Search the data below, and report every line in which "liver" occurs.

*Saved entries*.
+--
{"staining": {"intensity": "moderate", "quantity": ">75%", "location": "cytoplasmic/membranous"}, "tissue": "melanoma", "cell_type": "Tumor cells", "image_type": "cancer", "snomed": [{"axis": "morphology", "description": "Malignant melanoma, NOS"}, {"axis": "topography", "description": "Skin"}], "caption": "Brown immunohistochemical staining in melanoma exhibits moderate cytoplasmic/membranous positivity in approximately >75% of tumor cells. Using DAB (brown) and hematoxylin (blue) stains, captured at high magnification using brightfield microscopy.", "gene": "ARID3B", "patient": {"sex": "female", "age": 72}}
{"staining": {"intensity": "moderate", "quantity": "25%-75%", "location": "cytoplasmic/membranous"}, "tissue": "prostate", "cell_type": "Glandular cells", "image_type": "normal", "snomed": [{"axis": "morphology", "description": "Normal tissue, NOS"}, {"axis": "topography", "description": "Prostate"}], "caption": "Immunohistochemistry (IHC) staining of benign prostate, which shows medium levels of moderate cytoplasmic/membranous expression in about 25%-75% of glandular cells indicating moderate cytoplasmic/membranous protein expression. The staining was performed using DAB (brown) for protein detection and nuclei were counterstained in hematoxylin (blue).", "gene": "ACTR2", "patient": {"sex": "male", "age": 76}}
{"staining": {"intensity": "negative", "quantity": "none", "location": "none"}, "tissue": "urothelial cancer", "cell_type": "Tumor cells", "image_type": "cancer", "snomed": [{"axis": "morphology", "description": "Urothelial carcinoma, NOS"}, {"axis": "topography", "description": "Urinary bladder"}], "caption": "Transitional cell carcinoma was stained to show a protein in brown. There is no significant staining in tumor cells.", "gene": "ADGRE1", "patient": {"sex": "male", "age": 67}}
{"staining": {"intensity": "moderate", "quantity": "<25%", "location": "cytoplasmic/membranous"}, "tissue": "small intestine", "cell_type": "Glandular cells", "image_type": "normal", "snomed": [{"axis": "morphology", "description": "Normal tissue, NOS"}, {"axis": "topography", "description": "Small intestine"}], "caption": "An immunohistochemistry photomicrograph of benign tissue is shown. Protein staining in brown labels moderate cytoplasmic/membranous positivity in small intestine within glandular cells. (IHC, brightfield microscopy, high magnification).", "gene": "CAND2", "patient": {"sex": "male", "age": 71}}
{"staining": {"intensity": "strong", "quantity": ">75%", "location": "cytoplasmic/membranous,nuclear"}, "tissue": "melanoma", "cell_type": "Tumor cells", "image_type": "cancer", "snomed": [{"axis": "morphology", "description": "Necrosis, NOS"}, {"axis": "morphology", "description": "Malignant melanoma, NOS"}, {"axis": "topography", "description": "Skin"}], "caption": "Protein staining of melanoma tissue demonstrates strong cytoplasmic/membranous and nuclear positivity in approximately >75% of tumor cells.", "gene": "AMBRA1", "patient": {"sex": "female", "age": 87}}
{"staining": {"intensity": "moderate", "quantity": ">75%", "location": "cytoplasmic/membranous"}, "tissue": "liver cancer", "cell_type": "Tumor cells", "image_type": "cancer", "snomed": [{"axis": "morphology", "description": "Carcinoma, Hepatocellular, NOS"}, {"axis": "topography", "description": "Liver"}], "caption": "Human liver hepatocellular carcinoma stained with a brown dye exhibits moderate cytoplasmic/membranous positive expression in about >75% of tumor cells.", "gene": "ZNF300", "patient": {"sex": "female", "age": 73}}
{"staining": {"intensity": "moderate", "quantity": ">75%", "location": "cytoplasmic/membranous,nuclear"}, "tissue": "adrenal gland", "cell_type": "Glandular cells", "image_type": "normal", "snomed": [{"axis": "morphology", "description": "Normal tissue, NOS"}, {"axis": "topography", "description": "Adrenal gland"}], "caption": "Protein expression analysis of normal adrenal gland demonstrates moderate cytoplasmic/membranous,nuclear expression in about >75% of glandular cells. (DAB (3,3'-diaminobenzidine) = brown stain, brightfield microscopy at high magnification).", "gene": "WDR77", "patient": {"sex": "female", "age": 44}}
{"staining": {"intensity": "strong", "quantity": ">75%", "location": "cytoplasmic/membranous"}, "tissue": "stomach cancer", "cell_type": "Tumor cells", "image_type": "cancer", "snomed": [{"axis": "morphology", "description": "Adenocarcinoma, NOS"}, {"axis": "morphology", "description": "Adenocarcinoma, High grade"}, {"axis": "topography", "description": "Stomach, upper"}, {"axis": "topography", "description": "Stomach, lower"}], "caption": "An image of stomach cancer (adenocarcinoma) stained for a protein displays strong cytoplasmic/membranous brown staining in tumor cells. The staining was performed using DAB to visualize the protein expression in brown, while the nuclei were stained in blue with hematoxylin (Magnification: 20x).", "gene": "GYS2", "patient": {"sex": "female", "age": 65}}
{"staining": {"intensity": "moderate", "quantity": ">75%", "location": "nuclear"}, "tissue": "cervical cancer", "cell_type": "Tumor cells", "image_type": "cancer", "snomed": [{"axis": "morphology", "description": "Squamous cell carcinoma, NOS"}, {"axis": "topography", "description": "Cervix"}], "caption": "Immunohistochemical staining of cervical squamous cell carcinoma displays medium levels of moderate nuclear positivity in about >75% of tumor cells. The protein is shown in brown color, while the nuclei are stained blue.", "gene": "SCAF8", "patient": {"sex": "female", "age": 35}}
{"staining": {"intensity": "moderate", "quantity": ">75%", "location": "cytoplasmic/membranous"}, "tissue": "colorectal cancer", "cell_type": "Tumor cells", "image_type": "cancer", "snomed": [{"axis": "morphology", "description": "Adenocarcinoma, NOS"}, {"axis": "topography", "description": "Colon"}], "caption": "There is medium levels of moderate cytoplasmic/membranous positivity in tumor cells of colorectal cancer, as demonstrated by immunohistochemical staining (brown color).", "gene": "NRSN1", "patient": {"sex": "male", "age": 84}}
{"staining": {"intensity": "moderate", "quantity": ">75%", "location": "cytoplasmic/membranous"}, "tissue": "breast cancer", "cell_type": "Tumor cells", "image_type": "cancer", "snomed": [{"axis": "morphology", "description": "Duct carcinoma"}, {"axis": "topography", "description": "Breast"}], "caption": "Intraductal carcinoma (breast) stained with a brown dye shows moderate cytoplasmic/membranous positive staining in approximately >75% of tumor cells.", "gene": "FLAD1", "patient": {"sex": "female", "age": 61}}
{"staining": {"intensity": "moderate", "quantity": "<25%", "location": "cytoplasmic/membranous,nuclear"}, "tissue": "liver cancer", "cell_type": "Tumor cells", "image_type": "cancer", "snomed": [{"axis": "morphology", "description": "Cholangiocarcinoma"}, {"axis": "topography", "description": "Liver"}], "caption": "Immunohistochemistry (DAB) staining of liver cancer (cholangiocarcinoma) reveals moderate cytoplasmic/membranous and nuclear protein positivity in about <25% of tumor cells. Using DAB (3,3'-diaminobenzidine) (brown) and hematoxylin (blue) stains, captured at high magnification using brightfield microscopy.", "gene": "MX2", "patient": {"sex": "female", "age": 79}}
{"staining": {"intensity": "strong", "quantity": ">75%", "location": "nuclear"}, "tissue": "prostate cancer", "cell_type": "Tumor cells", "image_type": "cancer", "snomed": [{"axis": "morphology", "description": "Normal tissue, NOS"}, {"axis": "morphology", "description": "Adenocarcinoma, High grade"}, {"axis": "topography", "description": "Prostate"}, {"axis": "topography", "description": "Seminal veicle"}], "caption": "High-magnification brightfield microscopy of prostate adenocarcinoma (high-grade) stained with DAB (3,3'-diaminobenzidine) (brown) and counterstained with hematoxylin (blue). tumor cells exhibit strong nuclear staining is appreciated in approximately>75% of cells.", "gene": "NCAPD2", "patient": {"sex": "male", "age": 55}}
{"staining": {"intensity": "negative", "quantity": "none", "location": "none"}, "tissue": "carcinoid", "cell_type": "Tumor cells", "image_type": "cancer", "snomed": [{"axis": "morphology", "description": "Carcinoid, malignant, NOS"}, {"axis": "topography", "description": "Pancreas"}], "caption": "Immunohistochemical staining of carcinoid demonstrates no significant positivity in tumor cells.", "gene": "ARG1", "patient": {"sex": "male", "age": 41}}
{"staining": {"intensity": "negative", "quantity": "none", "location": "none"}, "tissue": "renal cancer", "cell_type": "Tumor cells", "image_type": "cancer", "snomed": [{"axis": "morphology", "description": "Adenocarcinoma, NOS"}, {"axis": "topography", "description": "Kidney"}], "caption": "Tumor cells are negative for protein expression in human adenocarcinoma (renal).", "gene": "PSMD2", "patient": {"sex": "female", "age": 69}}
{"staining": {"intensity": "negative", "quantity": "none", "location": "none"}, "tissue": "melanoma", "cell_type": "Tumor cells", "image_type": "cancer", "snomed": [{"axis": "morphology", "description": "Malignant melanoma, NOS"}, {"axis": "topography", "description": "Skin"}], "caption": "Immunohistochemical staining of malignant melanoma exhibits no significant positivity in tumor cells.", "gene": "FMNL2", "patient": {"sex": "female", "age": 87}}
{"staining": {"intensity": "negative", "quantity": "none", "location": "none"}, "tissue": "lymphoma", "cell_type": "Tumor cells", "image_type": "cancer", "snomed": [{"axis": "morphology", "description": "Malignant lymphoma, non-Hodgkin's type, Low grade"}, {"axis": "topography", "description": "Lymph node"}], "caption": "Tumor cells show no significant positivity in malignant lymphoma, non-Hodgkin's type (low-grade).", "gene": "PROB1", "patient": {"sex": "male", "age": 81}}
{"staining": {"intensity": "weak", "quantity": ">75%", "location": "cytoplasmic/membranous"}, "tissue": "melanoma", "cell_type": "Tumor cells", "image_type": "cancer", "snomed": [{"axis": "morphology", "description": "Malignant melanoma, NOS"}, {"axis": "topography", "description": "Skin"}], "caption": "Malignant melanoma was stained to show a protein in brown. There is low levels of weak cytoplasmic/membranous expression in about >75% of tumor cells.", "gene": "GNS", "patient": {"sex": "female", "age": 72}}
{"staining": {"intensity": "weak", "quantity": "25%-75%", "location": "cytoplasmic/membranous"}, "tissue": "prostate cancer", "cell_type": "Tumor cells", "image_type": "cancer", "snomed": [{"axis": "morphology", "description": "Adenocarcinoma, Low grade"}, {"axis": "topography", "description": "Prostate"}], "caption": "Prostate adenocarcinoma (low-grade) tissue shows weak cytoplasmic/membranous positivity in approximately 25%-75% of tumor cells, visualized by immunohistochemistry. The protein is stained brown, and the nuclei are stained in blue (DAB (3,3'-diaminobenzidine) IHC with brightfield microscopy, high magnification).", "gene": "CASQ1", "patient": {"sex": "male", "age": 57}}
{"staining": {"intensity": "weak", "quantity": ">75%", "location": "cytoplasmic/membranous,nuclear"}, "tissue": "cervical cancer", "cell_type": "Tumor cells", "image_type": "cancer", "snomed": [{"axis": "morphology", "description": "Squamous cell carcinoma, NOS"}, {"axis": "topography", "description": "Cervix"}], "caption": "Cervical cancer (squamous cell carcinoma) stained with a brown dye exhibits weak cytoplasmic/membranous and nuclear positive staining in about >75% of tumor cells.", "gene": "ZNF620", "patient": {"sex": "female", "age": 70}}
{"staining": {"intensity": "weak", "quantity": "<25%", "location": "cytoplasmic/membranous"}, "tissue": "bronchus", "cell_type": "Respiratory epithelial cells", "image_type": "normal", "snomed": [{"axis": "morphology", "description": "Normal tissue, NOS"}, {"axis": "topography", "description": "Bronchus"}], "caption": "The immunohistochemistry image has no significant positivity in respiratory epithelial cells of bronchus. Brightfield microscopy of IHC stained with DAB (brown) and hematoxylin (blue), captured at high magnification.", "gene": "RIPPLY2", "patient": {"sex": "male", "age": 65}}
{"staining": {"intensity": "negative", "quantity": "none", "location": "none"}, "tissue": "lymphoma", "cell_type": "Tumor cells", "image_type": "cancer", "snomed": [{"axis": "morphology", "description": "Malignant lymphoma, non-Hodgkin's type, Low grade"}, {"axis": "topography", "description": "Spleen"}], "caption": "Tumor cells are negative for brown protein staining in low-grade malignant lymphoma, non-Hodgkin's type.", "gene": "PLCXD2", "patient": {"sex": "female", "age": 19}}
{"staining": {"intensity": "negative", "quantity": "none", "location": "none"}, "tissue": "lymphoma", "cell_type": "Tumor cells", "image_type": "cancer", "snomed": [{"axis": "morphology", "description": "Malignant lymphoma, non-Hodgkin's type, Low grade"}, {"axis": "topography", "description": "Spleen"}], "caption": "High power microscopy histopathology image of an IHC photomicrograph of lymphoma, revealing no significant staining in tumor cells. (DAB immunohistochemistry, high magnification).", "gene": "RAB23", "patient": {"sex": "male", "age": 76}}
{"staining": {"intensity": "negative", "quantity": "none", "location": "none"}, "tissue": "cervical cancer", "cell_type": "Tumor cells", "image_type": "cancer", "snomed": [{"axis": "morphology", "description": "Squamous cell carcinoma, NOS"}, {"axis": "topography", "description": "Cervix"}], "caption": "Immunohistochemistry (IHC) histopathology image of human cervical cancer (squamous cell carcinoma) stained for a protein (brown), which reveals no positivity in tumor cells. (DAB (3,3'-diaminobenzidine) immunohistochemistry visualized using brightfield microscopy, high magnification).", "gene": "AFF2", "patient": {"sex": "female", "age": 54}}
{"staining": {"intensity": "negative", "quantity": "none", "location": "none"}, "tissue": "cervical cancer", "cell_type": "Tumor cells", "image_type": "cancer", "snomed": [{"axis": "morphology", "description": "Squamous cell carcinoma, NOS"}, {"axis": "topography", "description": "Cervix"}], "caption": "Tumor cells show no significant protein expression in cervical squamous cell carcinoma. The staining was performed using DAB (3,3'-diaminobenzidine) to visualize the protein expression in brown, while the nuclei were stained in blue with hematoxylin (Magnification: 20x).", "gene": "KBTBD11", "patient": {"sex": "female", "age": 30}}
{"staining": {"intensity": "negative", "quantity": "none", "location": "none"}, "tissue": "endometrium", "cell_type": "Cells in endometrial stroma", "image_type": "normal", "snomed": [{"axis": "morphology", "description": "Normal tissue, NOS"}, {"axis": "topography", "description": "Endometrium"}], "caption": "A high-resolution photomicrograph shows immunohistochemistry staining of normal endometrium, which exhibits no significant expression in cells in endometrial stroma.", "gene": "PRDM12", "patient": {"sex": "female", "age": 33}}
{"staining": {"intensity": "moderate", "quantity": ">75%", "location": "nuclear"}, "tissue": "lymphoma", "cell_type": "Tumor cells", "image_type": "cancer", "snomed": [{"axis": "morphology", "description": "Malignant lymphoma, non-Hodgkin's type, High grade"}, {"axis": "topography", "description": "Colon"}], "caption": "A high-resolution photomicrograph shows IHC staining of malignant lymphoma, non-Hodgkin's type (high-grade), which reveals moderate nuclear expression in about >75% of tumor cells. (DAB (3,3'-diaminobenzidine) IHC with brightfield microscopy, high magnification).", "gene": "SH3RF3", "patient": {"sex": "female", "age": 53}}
+--
*ANSWER SPACE*.
{"staining": {"intensity": "moderate", "quantity": ">75%", "location": "cytoplasmic/membranous"}, "tissue": "liver cancer", "cell_type": "Tumor cells", "image_type": "cancer", "snomed": [{"axis": "morphology", "description": "Carcinoma, Hepatocellular, NOS"}, {"axis": "topography", "description": "Liver"}], "caption": "Human liver hepatocellular carcinoma stained with a brown dye exhibits moderate cytoplasmic/membranous positive expression in about >75% of tumor cells.", "gene": "ZNF300", "patient": {"sex": "female", "age": 73}}
{"staining": {"intensity": "moderate", "quantity": "<25%", "location": "cytoplasmic/membranous,nuclear"}, "tissue": "liver cancer", "cell_type": "Tumor cells", "image_type": "cancer", "snomed": [{"axis": "morphology", "description": "Cholangiocarcinoma"}, {"axis": "topography", "description": "Liver"}], "caption": "Immunohistochemistry (DAB) staining of liver cancer (cholangiocarcinoma) reveals moderate cytoplasmic/membranous and nuclear protein positivity in about <25% of tumor cells. Using DAB (3,3'-diaminobenzidine) (brown) and hematoxylin (blue) stains, captured at high magnification using brightfield microscopy.", "gene": "MX2", "patient": {"sex": "female", "age": 79}}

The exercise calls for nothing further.